▶ ZU ERLEDIGENDE AUFGABE
Tippe aus dem Brief an Frau Felten-Leidel alles von „Er ist 1927“ bis hinunter zu „eine größere Offenheit.“ wortgetreu ab.

▶ QUELLTEXT
· · · ·

Guten Abend Frau Felten-Leidel,
ich habe mit großem Interesse Ihre Schilderungen zum Corona (heute 1.4.) gelesen. Das mit Herrn Drosten macht mich betroffen. Ich hoffe, er findet die Kraft und Gelassenheit, damit umzugehen.
Wie bin ich auf Sie aufmerksam geworden? Durch Hans Joachim Leidel, dessen Gedicht „die drei Wespen des Sir James Jeans“ mich seit 40 Jahren begleitet. Ich habe es über meinen Exmann kennengelernt und mir damals sofort notiert. Wir waren in Gießen um Gedichte meines Exmannes in Veröffentlichungen (per Micro-Fiche) zu suchen und fanden auch die von Herrn Leidel (z.B. Rondel). Mein Mann war Klaus Böcker, der eine längere Zeit mit Herrn Leidel befreundet war. Leider weiß ich nicht mehr, ob diese Freundschaft bis zum Tode von Herrn Leidel gehalten hat. Diese Details habe ich mir nicht gemerkt. Klaus Böcker wohnte seiner Zeit auch in Gießen.
Er ist 1927 geboren und verstarb hochdement am 8.12.2019. Nach seinem Tod suchte ich nach dem kleinen Gedichtband von Klaus „Bestandsaufnahmen“ und fand ein paar Exemplare antiquarisch. Und dann suchte ich auch nach einem Buch von Herrn Leidel und hatte das Glück zwei Stück erwerben zu können. Berührt hat mich, dass beide Bände unabhängig voneinander im Jahre 1986 erschienen sind. Mit großer Freude lese ich die Gedichte von Herrn Leidel. Wie er hat auch mein Exmann viele Gedichte in Erinnerung an die Kriegsjahre (er war noch mit 17 für Hilter im Krieg) geschrieben. Das wollte in den Anfangsjahren nicht jeder lesen oder hören. Heute erlebe ich hier eine größere Offenheit.

· · · ·

▶ BEREITGESTELLTES MATERIAL
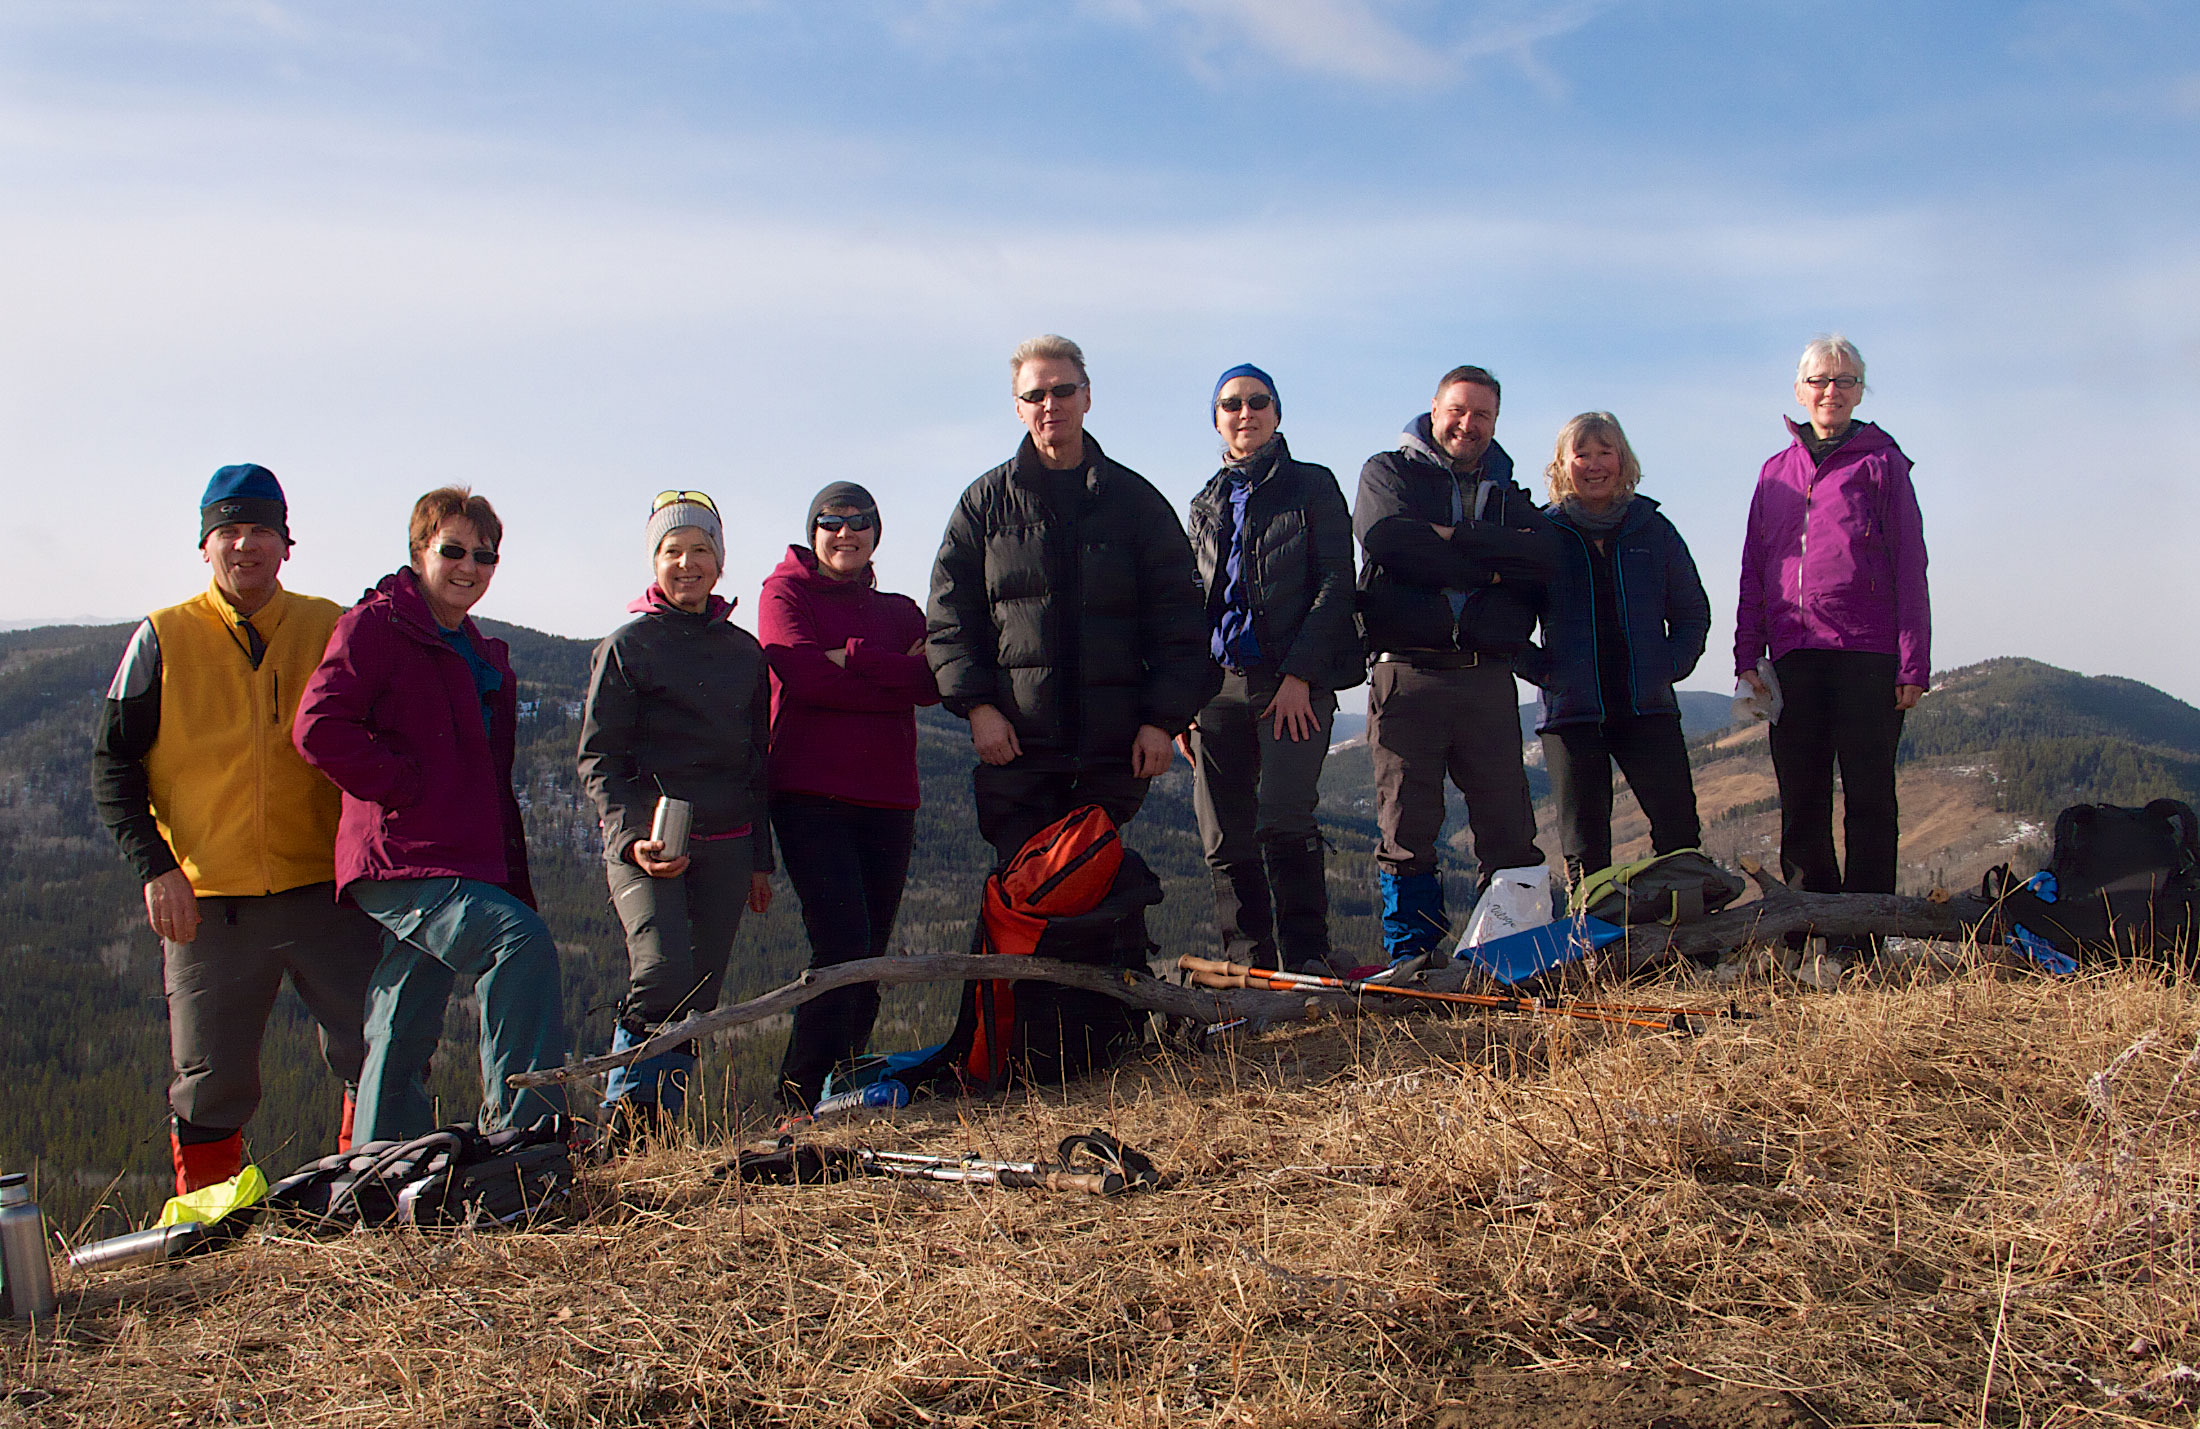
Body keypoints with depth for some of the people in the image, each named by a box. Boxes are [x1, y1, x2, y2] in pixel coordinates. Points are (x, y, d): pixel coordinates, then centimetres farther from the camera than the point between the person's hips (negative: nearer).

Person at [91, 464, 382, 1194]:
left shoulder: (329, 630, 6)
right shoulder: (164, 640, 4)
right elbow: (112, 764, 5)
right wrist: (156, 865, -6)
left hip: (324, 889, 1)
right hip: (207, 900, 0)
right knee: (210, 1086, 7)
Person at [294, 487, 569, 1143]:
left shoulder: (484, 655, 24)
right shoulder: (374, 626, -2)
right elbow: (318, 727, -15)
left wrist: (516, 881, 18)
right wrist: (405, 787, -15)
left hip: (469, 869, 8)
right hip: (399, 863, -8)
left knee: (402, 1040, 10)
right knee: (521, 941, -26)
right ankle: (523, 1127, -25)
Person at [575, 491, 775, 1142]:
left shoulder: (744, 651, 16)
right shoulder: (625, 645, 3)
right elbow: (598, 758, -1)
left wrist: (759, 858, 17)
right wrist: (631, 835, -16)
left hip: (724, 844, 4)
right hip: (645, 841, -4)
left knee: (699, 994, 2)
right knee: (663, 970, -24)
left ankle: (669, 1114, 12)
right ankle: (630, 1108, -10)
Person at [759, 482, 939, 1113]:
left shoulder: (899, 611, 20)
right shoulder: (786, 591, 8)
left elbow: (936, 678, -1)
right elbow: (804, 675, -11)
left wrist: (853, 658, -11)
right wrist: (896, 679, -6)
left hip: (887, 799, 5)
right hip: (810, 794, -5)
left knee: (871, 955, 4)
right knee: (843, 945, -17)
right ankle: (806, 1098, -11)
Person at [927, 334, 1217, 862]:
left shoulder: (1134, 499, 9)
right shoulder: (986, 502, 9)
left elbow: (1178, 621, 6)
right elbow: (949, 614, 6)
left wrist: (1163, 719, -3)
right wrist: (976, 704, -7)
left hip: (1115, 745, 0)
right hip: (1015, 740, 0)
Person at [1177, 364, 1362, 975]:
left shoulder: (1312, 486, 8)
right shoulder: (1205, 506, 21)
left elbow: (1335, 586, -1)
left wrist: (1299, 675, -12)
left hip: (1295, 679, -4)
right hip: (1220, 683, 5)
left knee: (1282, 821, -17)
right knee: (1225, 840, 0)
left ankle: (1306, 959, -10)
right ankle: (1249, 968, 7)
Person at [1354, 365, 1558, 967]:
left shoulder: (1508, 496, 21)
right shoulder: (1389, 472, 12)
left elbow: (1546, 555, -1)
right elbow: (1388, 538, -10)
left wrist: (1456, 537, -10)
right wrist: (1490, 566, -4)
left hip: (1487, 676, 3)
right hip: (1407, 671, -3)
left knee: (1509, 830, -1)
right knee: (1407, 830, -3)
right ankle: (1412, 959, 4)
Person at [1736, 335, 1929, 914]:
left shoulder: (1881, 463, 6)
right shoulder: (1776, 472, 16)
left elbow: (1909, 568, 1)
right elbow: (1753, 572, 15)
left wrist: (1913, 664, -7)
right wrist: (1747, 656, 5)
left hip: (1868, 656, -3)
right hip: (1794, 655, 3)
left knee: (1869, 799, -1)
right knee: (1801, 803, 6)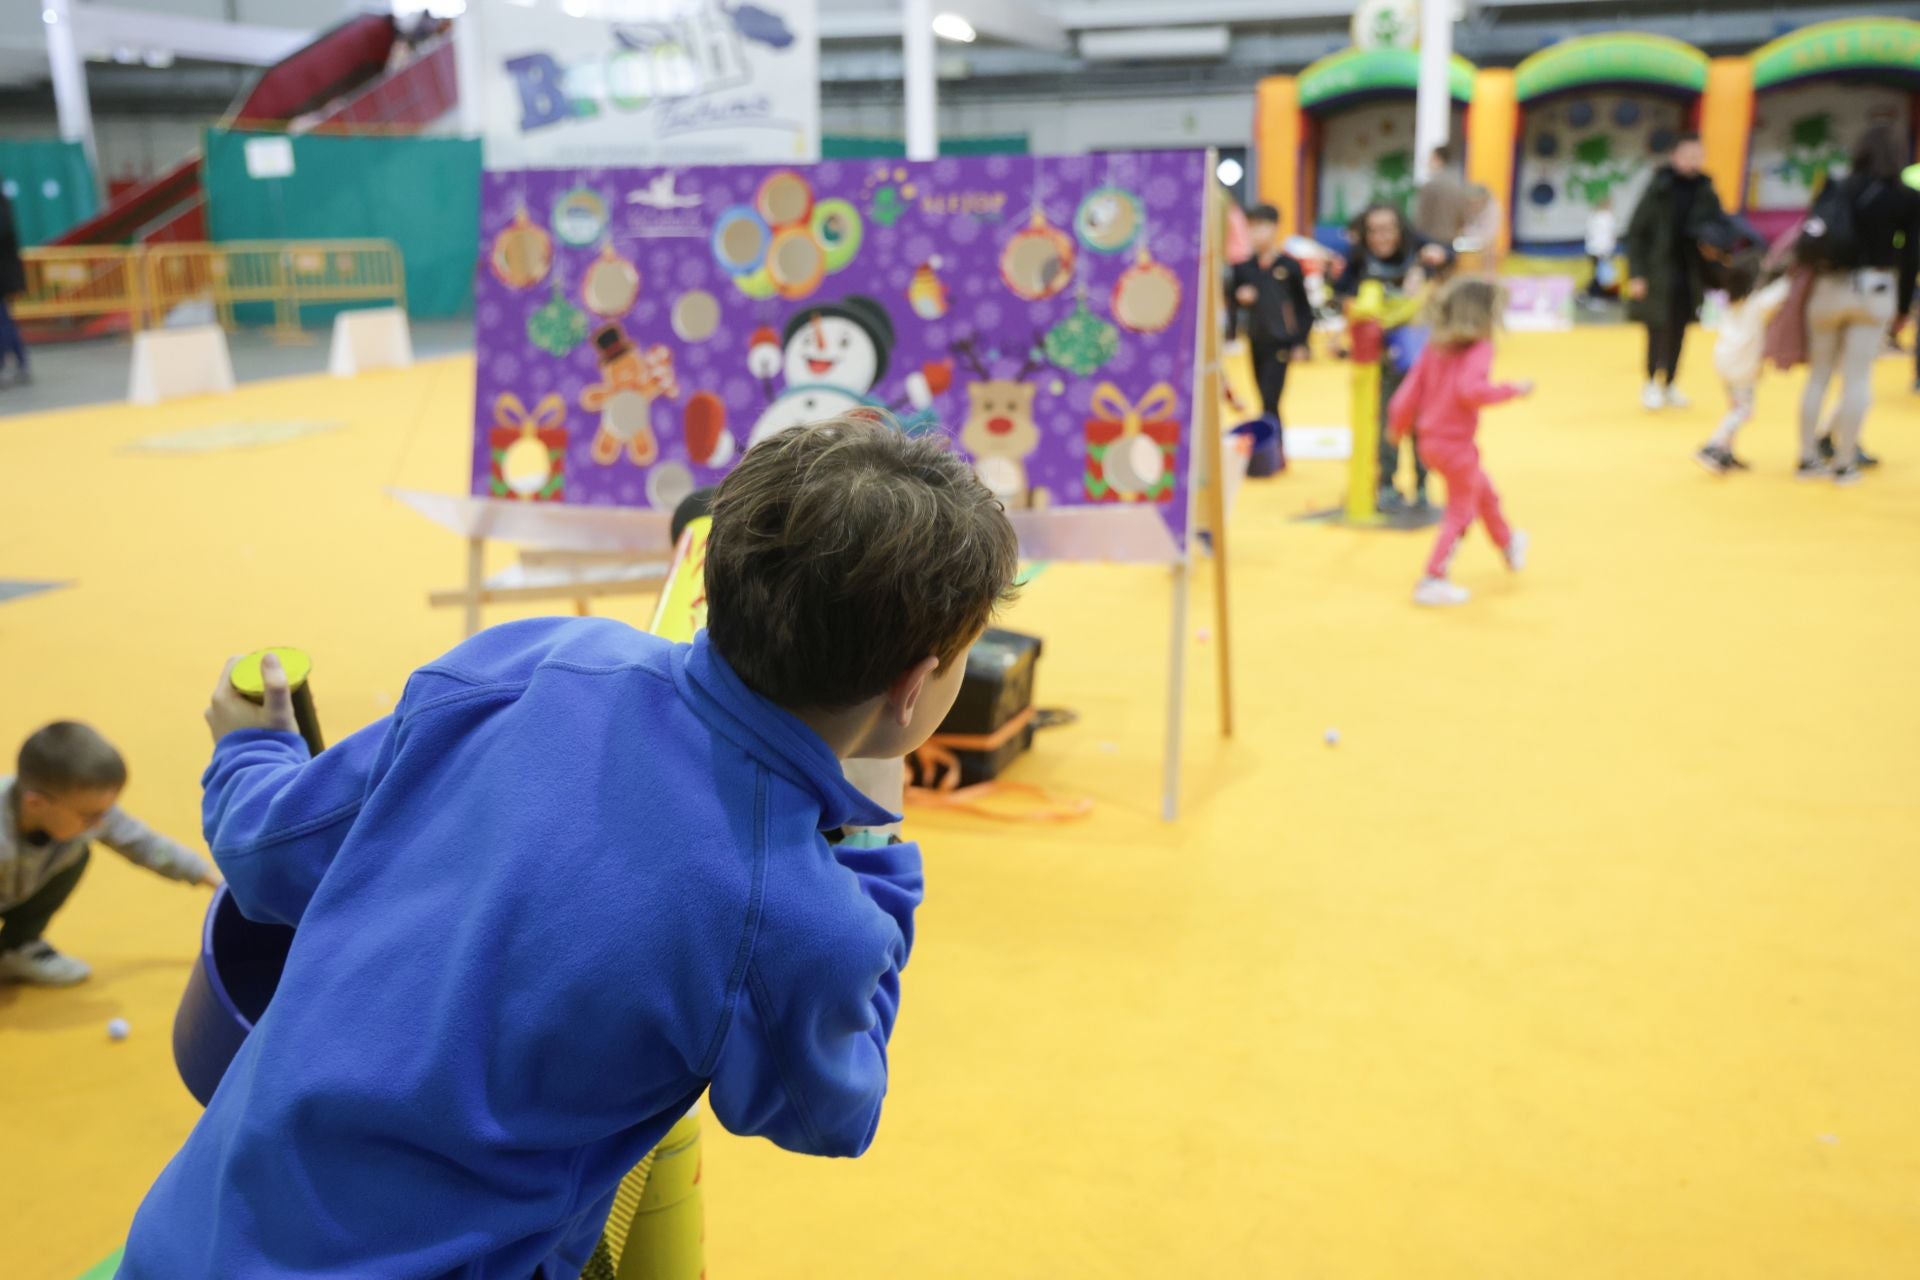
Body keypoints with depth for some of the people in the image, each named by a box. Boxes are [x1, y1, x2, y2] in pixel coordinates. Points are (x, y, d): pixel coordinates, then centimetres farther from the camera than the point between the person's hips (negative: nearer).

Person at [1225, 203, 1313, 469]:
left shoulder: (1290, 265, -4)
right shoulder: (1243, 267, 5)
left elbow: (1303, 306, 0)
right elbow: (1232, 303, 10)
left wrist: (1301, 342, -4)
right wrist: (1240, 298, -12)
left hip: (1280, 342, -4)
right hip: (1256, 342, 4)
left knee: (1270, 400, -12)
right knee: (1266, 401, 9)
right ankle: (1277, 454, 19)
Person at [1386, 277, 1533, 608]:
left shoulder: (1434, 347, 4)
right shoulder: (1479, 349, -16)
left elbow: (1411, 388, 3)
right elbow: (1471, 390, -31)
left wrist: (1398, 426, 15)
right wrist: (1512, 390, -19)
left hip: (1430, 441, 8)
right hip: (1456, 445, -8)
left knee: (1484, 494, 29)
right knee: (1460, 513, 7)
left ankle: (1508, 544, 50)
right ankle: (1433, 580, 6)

· · · ·

▶ ERLEDIGTE AUFGABE
Er ist 1927 geboren und verstarb hochdement am 8.12.2019. Nach seinem Tod suchte ich nach dem kleinen Gedichtband von Klaus „Bestandsaufnahmen“ und fand ein paar Exemplare antiquarisch. Und dann suchte ich auch nach einem Buch von Herrn Leidel und hatte das Glück zwei Stück erwerben zu können. Berührt hat mich, dass beide Bände unabhängig voneinander im Jahre 1986 erschienen sind. Mit großer Freude lese ich die Gedichte von Herrn Leidel. Wie er hat auch mein Exmann viele Gedichte in Erinnerung an die Kriegsjahre (er war noch mit 17 für Hilter im Krieg) geschrieben. Das wollte in den Anfangsjahren nicht jeder lesen oder hören. Heute erlebe ich hier eine größere Offenheit.